RECORD SET section start

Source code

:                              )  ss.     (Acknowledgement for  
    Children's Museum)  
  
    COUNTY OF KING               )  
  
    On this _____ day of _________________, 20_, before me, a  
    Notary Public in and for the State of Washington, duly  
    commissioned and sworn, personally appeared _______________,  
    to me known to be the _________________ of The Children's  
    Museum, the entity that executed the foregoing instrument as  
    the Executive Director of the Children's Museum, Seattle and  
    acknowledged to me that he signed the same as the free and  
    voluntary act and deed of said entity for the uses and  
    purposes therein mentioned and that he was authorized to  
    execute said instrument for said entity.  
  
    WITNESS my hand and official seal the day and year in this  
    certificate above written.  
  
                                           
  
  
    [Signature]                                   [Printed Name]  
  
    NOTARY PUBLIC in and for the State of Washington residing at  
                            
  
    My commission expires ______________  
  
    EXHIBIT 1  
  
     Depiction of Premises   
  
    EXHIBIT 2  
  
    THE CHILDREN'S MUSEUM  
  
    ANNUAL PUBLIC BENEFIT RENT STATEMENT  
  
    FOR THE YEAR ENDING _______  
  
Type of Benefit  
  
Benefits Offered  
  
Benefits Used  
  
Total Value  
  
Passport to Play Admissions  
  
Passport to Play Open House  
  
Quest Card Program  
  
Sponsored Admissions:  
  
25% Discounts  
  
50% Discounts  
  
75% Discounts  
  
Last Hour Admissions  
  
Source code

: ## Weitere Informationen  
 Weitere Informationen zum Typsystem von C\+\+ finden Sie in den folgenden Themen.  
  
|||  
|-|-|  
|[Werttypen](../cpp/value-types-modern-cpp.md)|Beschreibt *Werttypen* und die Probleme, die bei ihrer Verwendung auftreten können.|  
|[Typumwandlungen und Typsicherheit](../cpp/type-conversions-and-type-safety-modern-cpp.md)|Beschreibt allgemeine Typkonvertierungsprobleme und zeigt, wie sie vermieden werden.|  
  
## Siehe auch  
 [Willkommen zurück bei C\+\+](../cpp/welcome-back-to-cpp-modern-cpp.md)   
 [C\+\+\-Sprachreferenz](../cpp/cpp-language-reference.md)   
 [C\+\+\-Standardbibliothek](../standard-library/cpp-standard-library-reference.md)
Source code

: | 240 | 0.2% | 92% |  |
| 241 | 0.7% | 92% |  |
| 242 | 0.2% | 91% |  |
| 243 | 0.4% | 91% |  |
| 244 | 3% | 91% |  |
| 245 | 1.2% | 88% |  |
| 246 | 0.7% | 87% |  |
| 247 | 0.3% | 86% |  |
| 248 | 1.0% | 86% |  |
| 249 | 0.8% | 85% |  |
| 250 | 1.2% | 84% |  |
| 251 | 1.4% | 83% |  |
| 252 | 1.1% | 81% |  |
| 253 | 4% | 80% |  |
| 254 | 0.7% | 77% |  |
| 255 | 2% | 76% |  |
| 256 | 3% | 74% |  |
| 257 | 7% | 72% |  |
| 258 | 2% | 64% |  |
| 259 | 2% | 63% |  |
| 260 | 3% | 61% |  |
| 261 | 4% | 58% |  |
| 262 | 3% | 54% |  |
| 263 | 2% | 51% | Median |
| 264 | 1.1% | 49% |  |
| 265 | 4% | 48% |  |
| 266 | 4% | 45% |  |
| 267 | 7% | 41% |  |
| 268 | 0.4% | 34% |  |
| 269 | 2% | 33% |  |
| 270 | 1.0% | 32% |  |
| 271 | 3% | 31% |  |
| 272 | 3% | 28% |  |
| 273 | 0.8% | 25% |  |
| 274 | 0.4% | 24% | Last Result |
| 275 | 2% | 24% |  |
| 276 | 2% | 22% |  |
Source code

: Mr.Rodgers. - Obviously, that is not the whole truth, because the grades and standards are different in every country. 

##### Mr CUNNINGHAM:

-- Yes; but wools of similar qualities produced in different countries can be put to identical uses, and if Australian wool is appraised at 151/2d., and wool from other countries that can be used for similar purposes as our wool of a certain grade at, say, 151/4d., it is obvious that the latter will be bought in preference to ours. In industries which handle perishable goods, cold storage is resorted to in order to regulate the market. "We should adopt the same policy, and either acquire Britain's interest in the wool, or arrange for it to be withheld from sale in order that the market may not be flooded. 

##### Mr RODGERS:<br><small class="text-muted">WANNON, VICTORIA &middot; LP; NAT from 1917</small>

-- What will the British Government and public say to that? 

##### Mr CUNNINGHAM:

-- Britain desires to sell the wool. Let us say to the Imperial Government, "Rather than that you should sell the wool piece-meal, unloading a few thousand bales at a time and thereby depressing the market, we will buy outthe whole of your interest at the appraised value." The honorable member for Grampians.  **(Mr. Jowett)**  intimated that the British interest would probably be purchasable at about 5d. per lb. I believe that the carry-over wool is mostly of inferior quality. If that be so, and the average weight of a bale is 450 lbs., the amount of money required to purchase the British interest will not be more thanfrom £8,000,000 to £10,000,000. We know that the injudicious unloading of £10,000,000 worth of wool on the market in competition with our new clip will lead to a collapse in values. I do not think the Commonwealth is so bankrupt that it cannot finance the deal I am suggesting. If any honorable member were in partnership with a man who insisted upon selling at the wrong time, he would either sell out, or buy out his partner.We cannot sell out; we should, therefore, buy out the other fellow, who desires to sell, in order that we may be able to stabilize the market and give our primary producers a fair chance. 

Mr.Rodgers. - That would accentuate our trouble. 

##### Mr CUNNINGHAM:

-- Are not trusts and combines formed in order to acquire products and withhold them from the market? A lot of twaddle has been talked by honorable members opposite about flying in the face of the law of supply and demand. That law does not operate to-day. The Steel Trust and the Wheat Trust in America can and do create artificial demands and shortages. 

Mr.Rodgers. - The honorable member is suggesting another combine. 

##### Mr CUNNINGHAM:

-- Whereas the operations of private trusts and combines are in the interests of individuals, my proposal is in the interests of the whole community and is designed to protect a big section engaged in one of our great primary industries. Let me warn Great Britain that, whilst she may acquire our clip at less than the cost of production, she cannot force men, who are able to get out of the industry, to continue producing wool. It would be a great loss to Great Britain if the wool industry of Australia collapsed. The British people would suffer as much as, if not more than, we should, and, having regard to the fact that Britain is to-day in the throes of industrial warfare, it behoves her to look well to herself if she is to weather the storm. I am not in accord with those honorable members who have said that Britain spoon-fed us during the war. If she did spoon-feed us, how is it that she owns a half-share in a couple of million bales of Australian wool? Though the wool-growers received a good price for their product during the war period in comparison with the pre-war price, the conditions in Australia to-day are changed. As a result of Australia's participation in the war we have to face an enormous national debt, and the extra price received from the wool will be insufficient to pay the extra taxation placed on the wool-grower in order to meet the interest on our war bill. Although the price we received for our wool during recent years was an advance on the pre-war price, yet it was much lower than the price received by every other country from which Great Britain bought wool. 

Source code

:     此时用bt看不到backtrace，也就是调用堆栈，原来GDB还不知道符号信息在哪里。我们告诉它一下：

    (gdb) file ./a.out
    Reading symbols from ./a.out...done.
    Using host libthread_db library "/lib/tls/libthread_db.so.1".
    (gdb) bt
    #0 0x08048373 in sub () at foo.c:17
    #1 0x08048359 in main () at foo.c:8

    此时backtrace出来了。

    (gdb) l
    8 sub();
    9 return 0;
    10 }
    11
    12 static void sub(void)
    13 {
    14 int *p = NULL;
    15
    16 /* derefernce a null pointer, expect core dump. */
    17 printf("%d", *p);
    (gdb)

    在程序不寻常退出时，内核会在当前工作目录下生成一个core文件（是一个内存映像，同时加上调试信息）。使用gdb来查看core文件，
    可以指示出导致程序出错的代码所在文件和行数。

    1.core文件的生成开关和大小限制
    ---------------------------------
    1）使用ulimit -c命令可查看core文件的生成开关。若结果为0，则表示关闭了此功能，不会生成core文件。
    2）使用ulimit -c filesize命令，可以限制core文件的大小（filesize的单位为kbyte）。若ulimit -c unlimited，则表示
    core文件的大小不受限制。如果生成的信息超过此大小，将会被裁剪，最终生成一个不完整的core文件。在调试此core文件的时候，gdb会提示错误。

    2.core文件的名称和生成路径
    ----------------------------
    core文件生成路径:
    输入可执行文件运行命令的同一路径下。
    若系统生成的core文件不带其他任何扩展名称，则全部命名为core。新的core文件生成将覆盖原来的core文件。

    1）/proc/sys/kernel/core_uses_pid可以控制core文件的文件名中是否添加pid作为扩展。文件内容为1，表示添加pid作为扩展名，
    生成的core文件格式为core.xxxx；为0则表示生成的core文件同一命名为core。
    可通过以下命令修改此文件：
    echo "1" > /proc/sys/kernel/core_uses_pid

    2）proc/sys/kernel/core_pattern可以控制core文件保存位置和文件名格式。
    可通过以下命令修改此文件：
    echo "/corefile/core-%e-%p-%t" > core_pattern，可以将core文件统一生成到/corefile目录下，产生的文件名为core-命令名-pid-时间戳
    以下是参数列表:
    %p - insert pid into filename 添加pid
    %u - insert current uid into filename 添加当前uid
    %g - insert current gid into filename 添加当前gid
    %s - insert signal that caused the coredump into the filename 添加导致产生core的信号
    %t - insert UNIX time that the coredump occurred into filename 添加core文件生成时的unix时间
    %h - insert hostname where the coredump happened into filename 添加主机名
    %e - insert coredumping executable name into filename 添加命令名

RECORD SET section end

Copy each line exactly, beginning at the one with "into filename 添加当前uid" and stopping after the last line of the entries. Include nothing else.

    %u - insert current uid into filename 添加当前uid
    %g - insert current gid into filename 添加当前gid
    %s - insert signal that caused the coredump into the filename 添加导致产生core的信号
    %t - insert UNIX time that the coredump occurred into filename 添加core文件生成时的unix时间
    %h - insert hostname where the coredump happened into filename 添加主机名
    %e - insert coredumping executable name into filename 添加命令名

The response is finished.